Not only did I end up extremely divided and pickled inside a lost cause at the peak of my breakdown, but it also felt like ‘The Help’ were being extra challenging. I could have sworn that many of them wanted to see me fail and get buried under a ton of paperwork, if not soil.
“I’m running out of options fast,” I kept thinking to myself. The social workers, counsellors and doctors… to name a few fields, had really no interest in hearing what was actually on my mind, so most of it got left out. And in nearly all of my sessions, appointments or interactions with these types of cogs, I would walk away with more stress than I had started with because there was never any real connection between us. The only field that came close was one whose members played less clinical roles in what’s called ‘Recovery’. These are the Artisans who empower such things as music, art and crafts as a more holistic form of therapy.
Although it is worth pointing out that the resistance I felt then has indeed proven to be very beneficial now that I’m down the track, after much-needed space to help clarify my thoughts. The dark cloud that once hung over my head would also bring better life, I later realised. This is why I’m now able to connect with a broader range of minds today.
At the Time of the Dark Cloud, I Remember Thinking…

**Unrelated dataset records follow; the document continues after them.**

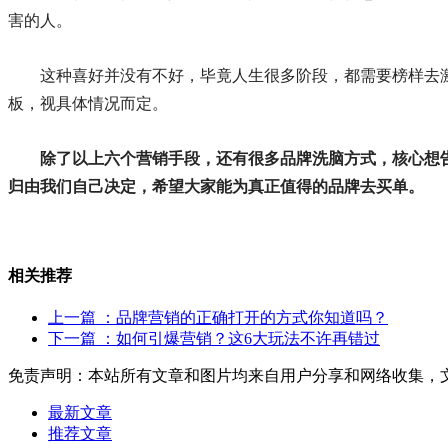
害的人。
这种喜好并没有不好，毕竟人生很多阶段，都需要榜样去
板，视具体情况而定。
除了以上六个营销手段，还有很多品牌洗脑方式，核心想
归由我们自己决定，希望大家能为真正值得的品牌去买单。
相关推荐
上一篇
：品牌营销的正确打开的方式你知道吗？
下一篇
：如何引爆营销？这6大玩法不许再错过
免责声明：本站所有文章和图片均来自用户分享和网络收集，
最新文章
推荐文章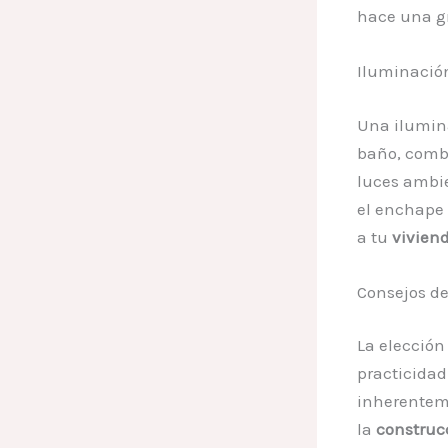
hace una gr
Iluminación
Una ilumina
baño, combi
luces ambie
el enchape 
a tu
vivien
Consejos de
La elección
practicidad
inherenteme
la
construc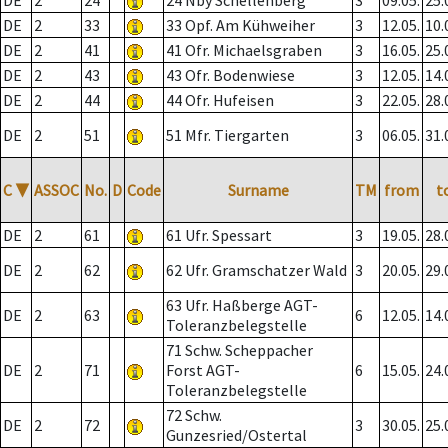
DE
2
24
24 Nby Schellenberg
3
09.05.
25.
DE
2
33
33 Opf. Am Kühweiher
3
12.05.
10.
DE
2
41
41 Ofr. Michaelsgraben
3
16.05.
25.
DE
2
43
43 Ofr. Bodenwiese
3
12.05.
14.
DE
2
44
44 Ofr. Hufeisen
3
22.05.
28.
DE
2
51
51 Mfr. Tiergarten
3
06.05.
31.
C
▼
ASSOC
No.
D
Code
Surname
TM
from
t
DE
2
61
61 Ufr. Spessart
3
19.05.
28.
DE
2
62
62 Ufr. Gramschatzer Wald
3
20.05.
29.
63 Ufr. Haßberge AGT-
DE
2
63
6
12.05.
14.
Toleranzbelegstelle
71 Schw. Scheppacher
DE
2
71
Forst AGT-
6
15.05.
24.
Toleranzbelegstelle
72 Schw.
DE
2
72
3
30.05.
25.
Gunzesried/Ostertal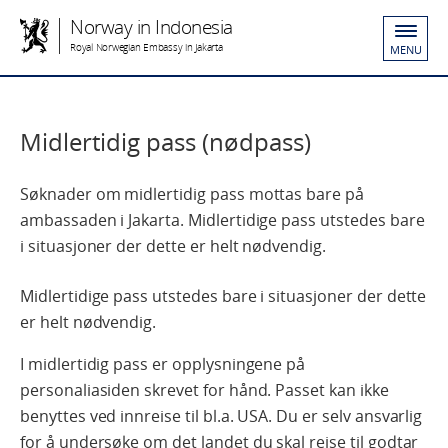
Norway in Indonesia
Royal Norwegian Embassy in Jakarta
MENU
Midlertidig pass (nødpass)
Søknader om midlertidig pass mottas bare på
ambassaden i Jakarta. Midlertidige pass utstedes bare
i situasjoner der dette er helt nødvendig.
Midlertidige pass utstedes bare i situasjoner der dette
er helt nødvendig.
I midlertidig pass er opplysningene på
personaliasiden skrevet for hånd. Passet kan ikke
benyttes ved innreise til bl.a. USA. Du er selv ansvarlig
for å undersøke om det landet du skal reise til godtar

My entire scene and the broken state of mind I’m stuck in is going to be ‘it’ for the rest of my life. I felt physical pressures overwhelming everywhere, spreading like a disease. For instance, my skin was all leathery and my words weren’t connecting properly. Therefore, I was as rigid as ever as I morphed into a Zombie who had little respect for himself or life. However, in the very distant part of my mind, I was always conjuring up something. I would always look for any possible opening to exploit… then plan and execute my attack.

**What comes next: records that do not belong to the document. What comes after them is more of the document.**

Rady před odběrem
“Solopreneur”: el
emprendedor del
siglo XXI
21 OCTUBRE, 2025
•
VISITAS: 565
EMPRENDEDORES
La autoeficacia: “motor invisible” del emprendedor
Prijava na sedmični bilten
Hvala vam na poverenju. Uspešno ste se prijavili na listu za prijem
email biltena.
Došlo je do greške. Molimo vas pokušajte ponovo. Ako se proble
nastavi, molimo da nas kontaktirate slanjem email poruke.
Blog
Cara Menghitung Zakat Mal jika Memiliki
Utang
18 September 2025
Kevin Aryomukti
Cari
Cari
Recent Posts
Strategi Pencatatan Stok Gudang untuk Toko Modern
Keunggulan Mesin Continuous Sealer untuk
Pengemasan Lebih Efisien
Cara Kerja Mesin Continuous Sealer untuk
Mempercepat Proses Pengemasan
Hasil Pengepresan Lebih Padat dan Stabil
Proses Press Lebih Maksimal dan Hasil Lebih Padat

You see, deep down I knew I was coded-in differently to the herd. I was a little odd, but I could also adapt when necessary for at least ‘x’ amount of time or until I would finally have to let the hair down and operate freely. Therefore, it was up to me and whatever strength I was gifted to craft my own homemade screwdriver to apply to the cogs of my life. If I were to tighten up these nuts and bolts once and for all and get back my good skin, I would have to hand our society’s book back and go deep-deep inside instead to find my salvation. In fact, it’s the only reason why I made it to greener pastures today.